**EXERCISE AIM**: Please reproduce each of the following records line for line, with no changes.

**DATASET ENTRIES**:
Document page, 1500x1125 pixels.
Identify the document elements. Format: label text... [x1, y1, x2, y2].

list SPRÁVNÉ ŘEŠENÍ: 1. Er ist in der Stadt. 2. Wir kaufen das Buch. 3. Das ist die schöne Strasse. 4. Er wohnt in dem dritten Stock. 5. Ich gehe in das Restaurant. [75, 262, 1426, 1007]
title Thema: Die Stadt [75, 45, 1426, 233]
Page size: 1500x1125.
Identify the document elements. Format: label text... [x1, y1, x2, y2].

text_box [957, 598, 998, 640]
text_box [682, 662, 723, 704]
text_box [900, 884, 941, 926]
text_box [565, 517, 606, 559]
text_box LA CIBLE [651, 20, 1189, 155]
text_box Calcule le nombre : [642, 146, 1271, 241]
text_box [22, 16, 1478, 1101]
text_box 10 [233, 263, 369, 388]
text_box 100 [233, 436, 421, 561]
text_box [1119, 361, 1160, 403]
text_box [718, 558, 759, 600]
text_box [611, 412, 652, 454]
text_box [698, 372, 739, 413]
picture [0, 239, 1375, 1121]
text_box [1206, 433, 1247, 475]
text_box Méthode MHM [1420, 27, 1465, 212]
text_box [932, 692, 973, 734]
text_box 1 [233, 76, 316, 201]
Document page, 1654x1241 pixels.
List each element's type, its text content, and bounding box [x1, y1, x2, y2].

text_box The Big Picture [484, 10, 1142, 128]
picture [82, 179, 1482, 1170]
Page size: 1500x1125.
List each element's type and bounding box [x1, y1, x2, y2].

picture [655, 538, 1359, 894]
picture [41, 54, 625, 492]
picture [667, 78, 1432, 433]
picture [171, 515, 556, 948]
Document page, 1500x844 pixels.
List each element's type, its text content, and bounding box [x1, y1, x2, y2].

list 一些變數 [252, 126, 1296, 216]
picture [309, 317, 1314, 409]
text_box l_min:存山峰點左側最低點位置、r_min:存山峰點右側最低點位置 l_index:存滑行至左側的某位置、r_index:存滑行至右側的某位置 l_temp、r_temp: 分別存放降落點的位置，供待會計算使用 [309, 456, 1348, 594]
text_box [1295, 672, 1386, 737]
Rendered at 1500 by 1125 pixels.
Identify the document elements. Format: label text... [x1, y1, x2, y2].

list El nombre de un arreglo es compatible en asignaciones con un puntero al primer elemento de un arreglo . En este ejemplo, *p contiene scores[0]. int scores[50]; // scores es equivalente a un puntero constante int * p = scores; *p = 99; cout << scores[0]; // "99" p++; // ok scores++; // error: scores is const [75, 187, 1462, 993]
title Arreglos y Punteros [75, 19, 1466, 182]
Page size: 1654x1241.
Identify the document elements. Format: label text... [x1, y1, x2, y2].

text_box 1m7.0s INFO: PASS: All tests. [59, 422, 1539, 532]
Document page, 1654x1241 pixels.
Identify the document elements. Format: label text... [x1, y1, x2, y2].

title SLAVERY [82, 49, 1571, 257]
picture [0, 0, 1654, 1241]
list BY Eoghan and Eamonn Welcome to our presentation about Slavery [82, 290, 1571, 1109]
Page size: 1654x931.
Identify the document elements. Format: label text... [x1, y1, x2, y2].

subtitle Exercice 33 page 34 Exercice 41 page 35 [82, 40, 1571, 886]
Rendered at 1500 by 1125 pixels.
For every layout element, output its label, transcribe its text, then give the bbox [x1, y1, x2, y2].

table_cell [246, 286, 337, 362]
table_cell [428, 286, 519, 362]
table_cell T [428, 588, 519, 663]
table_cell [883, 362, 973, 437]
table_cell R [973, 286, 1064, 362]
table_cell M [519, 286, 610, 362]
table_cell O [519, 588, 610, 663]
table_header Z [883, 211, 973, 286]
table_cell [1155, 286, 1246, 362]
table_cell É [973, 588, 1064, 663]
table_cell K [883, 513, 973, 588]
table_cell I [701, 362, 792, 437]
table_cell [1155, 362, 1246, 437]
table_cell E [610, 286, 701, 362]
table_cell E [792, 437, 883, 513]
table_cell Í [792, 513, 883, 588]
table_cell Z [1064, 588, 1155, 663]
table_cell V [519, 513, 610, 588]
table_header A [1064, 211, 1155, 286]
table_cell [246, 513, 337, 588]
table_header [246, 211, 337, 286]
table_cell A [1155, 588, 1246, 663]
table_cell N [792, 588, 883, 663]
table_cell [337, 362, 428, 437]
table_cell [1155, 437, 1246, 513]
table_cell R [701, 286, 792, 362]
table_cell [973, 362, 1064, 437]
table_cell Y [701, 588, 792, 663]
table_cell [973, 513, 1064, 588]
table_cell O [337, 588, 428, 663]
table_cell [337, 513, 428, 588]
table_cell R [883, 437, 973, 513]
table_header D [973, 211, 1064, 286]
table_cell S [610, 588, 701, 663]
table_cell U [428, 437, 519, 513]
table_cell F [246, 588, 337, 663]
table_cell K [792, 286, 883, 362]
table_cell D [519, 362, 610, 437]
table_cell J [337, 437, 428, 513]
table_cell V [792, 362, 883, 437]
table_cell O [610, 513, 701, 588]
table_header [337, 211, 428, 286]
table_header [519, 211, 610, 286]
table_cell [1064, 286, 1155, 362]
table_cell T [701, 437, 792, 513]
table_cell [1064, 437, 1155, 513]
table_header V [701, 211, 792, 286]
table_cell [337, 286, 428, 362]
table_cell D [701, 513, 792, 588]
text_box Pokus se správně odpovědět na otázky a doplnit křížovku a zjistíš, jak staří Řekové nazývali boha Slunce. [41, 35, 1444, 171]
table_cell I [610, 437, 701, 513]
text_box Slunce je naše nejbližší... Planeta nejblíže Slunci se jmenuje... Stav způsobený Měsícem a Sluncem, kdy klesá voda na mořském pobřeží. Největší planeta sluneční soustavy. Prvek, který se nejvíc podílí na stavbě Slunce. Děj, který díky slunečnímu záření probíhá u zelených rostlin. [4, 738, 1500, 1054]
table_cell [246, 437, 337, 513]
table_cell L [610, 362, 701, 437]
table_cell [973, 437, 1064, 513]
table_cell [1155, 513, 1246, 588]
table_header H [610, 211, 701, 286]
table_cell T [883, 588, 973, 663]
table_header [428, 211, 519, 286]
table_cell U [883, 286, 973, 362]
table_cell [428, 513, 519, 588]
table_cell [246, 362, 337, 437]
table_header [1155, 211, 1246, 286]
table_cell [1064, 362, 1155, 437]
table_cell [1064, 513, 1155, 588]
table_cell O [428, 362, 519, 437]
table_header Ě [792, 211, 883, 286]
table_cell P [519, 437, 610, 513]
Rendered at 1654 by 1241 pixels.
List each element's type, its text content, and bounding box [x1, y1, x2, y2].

**RESPONSE FOR THIS EXERCISE**:
Document page, 1500x1125 pixels.
Identify the document elements. Format: label text... [x1, y1, x2, y2].

list SPRÁVNÉ ŘEŠENÍ: 1. Er ist in der Stadt. 2. Wir kaufen das Buch. 3. Das ist die schöne Strasse. 4. Er wohnt in dem dritten Stock. 5. Ich gehe in das Restaurant. [75, 262, 1426, 1007]
title Thema: Die Stadt [75, 45, 1426, 233]
Page size: 1500x1125.
Identify the document elements. Format: label text... [x1, y1, x2, y2].

text_box [957, 598, 998, 640]
text_box [682, 662, 723, 704]
text_box [900, 884, 941, 926]
text_box [565, 517, 606, 559]
text_box LA CIBLE [651, 20, 1189, 155]
text_box Calcule le nombre : [642, 146, 1271, 241]
text_box [22, 16, 1478, 1101]
text_box 10 [233, 263, 369, 388]
text_box 100 [233, 436, 421, 561]
text_box [1119, 361, 1160, 403]
text_box [718, 558, 759, 600]
text_box [611, 412, 652, 454]
text_box [698, 372, 739, 413]
picture [0, 239, 1375, 1121]
text_box [1206, 433, 1247, 475]
text_box Méthode MHM [1420, 27, 1465, 212]
text_box [932, 692, 973, 734]
text_box 1 [233, 76, 316, 201]
Document page, 1654x1241 pixels.
List each element's type, its text content, and bounding box [x1, y1, x2, y2].

text_box The Big Picture [484, 10, 1142, 128]
picture [82, 179, 1482, 1170]
Page size: 1500x1125.
List each element's type and bounding box [x1, y1, x2, y2].

picture [655, 538, 1359, 894]
picture [41, 54, 625, 492]
picture [667, 78, 1432, 433]
picture [171, 515, 556, 948]
Document page, 1500x844 pixels.
List each element's type, its text content, and bounding box [x1, y1, x2, y2].

list 一些變數 [252, 126, 1296, 216]
picture [309, 317, 1314, 409]
text_box l_min:存山峰點左側最低點位置、r_min:存山峰點右側最低點位置 l_index:存滑行至左側的某位置、r_index:存滑行至右側的某位置 l_temp、r_temp: 分別存放降落點的位置，供待會計算使用 [309, 456, 1348, 594]
text_box [1295, 672, 1386, 737]
Rendered at 1500 by 1125 pixels.
Identify the document elements. Format: label text... [x1, y1, x2, y2].

list El nombre de un arreglo es compatible en asignaciones con un puntero al primer elemento de un arreglo . En este ejemplo, *p contiene scores[0]. int scores[50]; // scores es equivalente a un puntero constante int * p = scores; *p = 99; cout << scores[0]; // "99" p++; // ok scores++; // error: scores is const [75, 187, 1462, 993]
title Arreglos y Punteros [75, 19, 1466, 182]
Page size: 1654x1241.
Identify the document elements. Format: label text... [x1, y1, x2, y2].

text_box 1m7.0s INFO: PASS: All tests. [59, 422, 1539, 532]
Document page, 1654x1241 pixels.
Identify the document elements. Format: label text... [x1, y1, x2, y2].

title SLAVERY [82, 49, 1571, 257]
picture [0, 0, 1654, 1241]
list BY Eoghan and Eamonn Welcome to our presentation about Slavery [82, 290, 1571, 1109]
Page size: 1654x931.
Identify the document elements. Format: label text... [x1, y1, x2, y2].

subtitle Exercice 33 page 34 Exercice 41 page 35 [82, 40, 1571, 886]
Rendered at 1500 by 1125 pixels.
For every layout element, output its label, transcribe its text, then give the bbox [x1, y1, x2, y2].

table_cell [246, 286, 337, 362]
table_cell [428, 286, 519, 362]
table_cell T [428, 588, 519, 663]
table_cell [883, 362, 973, 437]
table_cell R [973, 286, 1064, 362]
table_cell M [519, 286, 610, 362]
table_cell O [519, 588, 610, 663]
table_header Z [883, 211, 973, 286]
table_cell [1155, 286, 1246, 362]
table_cell É [973, 588, 1064, 663]
table_cell K [883, 513, 973, 588]
table_cell I [701, 362, 792, 437]
table_cell [1155, 362, 1246, 437]
table_cell E [610, 286, 701, 362]
table_cell E [792, 437, 883, 513]
table_cell Í [792, 513, 883, 588]
table_cell Z [1064, 588, 1155, 663]
table_cell V [519, 513, 610, 588]
table_header A [1064, 211, 1155, 286]
table_cell [246, 513, 337, 588]
table_header [246, 211, 337, 286]
table_cell A [1155, 588, 1246, 663]
table_cell N [792, 588, 883, 663]
table_cell [337, 362, 428, 437]
table_cell [1155, 437, 1246, 513]
table_cell R [701, 286, 792, 362]
table_cell [973, 362, 1064, 437]
table_cell Y [701, 588, 792, 663]
table_cell [973, 513, 1064, 588]
table_cell O [337, 588, 428, 663]
table_cell [337, 513, 428, 588]
table_cell R [883, 437, 973, 513]
table_header D [973, 211, 1064, 286]
table_cell S [610, 588, 701, 663]
table_cell U [428, 437, 519, 513]
table_cell F [246, 588, 337, 663]
table_cell K [792, 286, 883, 362]
table_cell D [519, 362, 610, 437]
table_cell J [337, 437, 428, 513]
table_cell V [792, 362, 883, 437]
table_cell O [610, 513, 701, 588]
table_header [337, 211, 428, 286]
table_header [519, 211, 610, 286]
table_cell [1064, 286, 1155, 362]
table_cell T [701, 437, 792, 513]
table_cell [1064, 437, 1155, 513]
table_header V [701, 211, 792, 286]
table_cell [337, 286, 428, 362]
table_cell D [701, 513, 792, 588]
text_box Pokus se správně odpovědět na otázky a doplnit křížovku a zjistíš, jak staří Řekové nazývali boha Slunce. [41, 35, 1444, 171]
table_cell I [610, 437, 701, 513]
text_box Slunce je naše nejbližší... Planeta nejblíže Slunci se jmenuje... Stav způsobený Měsícem a Sluncem, kdy klesá voda na mořském pobřeží. Největší planeta sluneční soustavy. Prvek, který se nejvíc podílí na stavbě Slunce. Děj, který díky slunečnímu záření probíhá u zelených rostlin. [4, 738, 1500, 1054]
table_cell [246, 437, 337, 513]
table_cell L [610, 362, 701, 437]
table_cell [973, 437, 1064, 513]
table_cell [1155, 513, 1246, 588]
table_header H [610, 211, 701, 286]
table_cell T [883, 588, 973, 663]
table_header [428, 211, 519, 286]
table_cell U [883, 286, 973, 362]
table_cell [428, 513, 519, 588]
table_cell [246, 362, 337, 437]
table_header [1155, 211, 1246, 286]
table_cell [1064, 362, 1155, 437]
table_cell [1064, 513, 1155, 588]
table_cell O [428, 362, 519, 437]
table_header Ě [792, 211, 883, 286]
table_cell P [519, 437, 610, 513]
Rendered at 1654 by 1241 pixels.
List each element's type, its text content, and bounding box [x1, y1, x2, y2].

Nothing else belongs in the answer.